Studie: ChatGPT zeigt politische Tendenz nach links
Forscher stellten ChatGPT Fragen zu heiklen Themen und verglichen sie mit realen Umfragedaten, um Abweichungen von der durchschnittlichen Meinung festzustellen. Das Ergebnis war eindeutig.
Forscher haben festgestellt, dass ChatGPT in seinen Antworten eine deutliche Tendenz nach links zeigt und Inhalte zensiert, die es für unangemessen hält – ähnlich wie die chinesische KI DeepSeek. Ein Forscherteam analysierte die ChatGPT-Antworten auf Fragen zu sensiblen Themen wie militärische Überlegenheit, Meinungsfreiheit, Regierungspolitik, Religion und Gleichberechtigung. Anschließend wurden die Ergebnisse mit realen Umfragedaten verglichen, um Abweichungen von der durchschnittlichen Meinung festzustellen.
Deutliche Tendenz nach links
Die Studie ergab, dass die KI in ihren Antworten eine deutliche politische Tendenz nach links zeigte. So benutzte ChatGPT neutrale Begriffe wie „Sinn“, „sozial“ und „arbeiten“, um linke militärische Stärke zu beschreiben, während es rechte militärische Stärke mit Begriffen wie „feindlich“, „Stärke“ und „Supermacht“ beschrieb.

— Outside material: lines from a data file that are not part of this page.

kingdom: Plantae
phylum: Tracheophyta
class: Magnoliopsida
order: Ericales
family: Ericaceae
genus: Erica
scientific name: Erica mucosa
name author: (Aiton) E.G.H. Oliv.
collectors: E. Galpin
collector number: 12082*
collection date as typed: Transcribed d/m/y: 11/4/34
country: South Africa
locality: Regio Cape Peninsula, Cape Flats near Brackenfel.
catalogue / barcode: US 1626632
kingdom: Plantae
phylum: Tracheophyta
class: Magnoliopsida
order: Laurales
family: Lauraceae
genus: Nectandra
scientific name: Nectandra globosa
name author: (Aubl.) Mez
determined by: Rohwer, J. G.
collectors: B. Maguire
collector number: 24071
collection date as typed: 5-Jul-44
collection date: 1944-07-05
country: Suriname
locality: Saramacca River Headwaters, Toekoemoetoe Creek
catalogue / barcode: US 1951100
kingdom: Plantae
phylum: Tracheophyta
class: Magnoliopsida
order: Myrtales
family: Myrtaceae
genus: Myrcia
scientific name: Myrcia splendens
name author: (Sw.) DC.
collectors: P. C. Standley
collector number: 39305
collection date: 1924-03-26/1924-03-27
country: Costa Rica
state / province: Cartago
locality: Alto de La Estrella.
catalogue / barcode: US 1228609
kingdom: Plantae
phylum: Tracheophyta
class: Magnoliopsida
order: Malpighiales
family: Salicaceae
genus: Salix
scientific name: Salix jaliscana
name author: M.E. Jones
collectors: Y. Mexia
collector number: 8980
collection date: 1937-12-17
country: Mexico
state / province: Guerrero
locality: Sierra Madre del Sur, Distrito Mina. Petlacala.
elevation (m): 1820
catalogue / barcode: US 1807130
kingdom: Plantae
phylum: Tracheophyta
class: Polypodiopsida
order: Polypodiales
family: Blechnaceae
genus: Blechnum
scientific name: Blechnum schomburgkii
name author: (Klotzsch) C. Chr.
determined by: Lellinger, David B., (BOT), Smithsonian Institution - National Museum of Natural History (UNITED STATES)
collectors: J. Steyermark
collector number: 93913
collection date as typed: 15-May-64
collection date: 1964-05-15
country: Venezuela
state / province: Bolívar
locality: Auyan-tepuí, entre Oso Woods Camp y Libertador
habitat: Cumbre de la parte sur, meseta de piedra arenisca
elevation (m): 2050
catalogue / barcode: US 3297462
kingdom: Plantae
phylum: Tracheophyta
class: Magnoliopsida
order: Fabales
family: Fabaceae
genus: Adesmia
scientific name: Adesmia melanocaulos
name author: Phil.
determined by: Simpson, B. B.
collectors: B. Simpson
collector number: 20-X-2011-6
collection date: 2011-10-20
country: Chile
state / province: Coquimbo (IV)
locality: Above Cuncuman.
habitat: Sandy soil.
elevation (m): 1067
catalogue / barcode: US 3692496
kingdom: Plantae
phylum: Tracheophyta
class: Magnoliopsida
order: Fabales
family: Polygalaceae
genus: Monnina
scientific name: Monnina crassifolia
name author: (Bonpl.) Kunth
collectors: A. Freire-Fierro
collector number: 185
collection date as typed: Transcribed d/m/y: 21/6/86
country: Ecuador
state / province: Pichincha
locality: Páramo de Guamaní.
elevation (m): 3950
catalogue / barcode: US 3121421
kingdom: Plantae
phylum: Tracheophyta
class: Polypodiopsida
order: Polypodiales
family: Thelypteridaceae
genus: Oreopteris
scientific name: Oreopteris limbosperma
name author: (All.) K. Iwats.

Auch bei der Beschreibung einer linken Regierung zeichnete die KI ein idyllisches Bild mit neoklassizistischen Stadtzentren, Spielplätzen, Solaranlagen und fröhlichen Bürgern. Eine rechte Regierung wurde dagegen als düstere Betonmetropole mit grauem Himmel und uniformen Häuserzeilen dargestellt.
Zensur von Inhalten und politische Präferenzen
Laut Fabio Motoki von der Norwich Business School der University of East Anglia sind generative KI-Modelle alles andere als neutral. Vielmehr würden die Ergebnisse zeigen, dass sie Vorurteile widerspiegeln, die unbeabsichtigt Wahrnehmungen und politische Entscheidungen beeinflussen können, so Motoki. „Es scheint, dass ChatGPT die Erstellung von Inhalte ohne triftigen Grund zensiert – aber nur aus einer rechten Perspektive“, so der Forscher. Er zog Parallelen zur Zensur chinesischer Themen wie den Protesten auf dem Tiananmen-Platz durch die KI DeepSeek.
Eine Untersuchung der britischen Zeitung The Telegraph kam zu ähnlichen Ergebnissen: Bei der Frage nach der besten Führungspersönlichkeit wählte ChatGPT den britischen Labour-Chef Keir Starmer an die Spitze und erklärte ihn auch zu seinem Lieblingspolitiker. Auch in humoristischen Zusammenhängen kam es zu Ungleichbehandlungen. Die KI lehnte Witze über illegale Einwanderer oder linke Politiker mit der Begründung ab, die Unterhaltung für alle angenehm und unterhaltsam halten zu wollen. Gleichzeitig erlaubte sie sich aber Witze über Konservative.
Einfluss auf öffentliche Debatten
Forscher warnen davor, dass die einseitige Behandlung politischer Ideologien zu einer Verzerrung des öffentlichen Diskurses führen könnte. „Unkontrollierte Vorurteile in der generativen KI könnten bestehende soziale Spaltungen vertiefen und das Vertrauen in demokratische Institutionen und Prozesse untergraben“, sagt Pinho Neto von der EPGE Brazilian School of Economics and Finance. Er plädiert für eine engere Zusammenarbeit zwischen Politik, Technologie und Wissenschaft, um faire und verantwortliche KI-Systeme zu entwickeln, die gesellschaftlichen Normen entsprechen.
Warum ChatGPT eine politische Schlagseite hat, ist laut Experten schwer zu sagen. „Wir haben keinen vollständigen Einblick in den Trainingsprozess dieser Modelle“, erklärte Motoki. Er verwies auf zwei zentrale Trainingsphasen: Zunächst lernt das Modell aus vorhandenen Daten, die bereits Vorurteile enthalten können. In der zweiten Phase – der verstärkten Lernkontrolle durch menschliches Feedback – beeinflussen Menschen direkt, welche Antworten bevorzugt werden. Auch hier kann es zu Verzerrungen kommen.
Die Ergebnisse der Studie wurden in der Fachzeitschrift Journal of Economic Behaviour and Organisation veröffentlicht.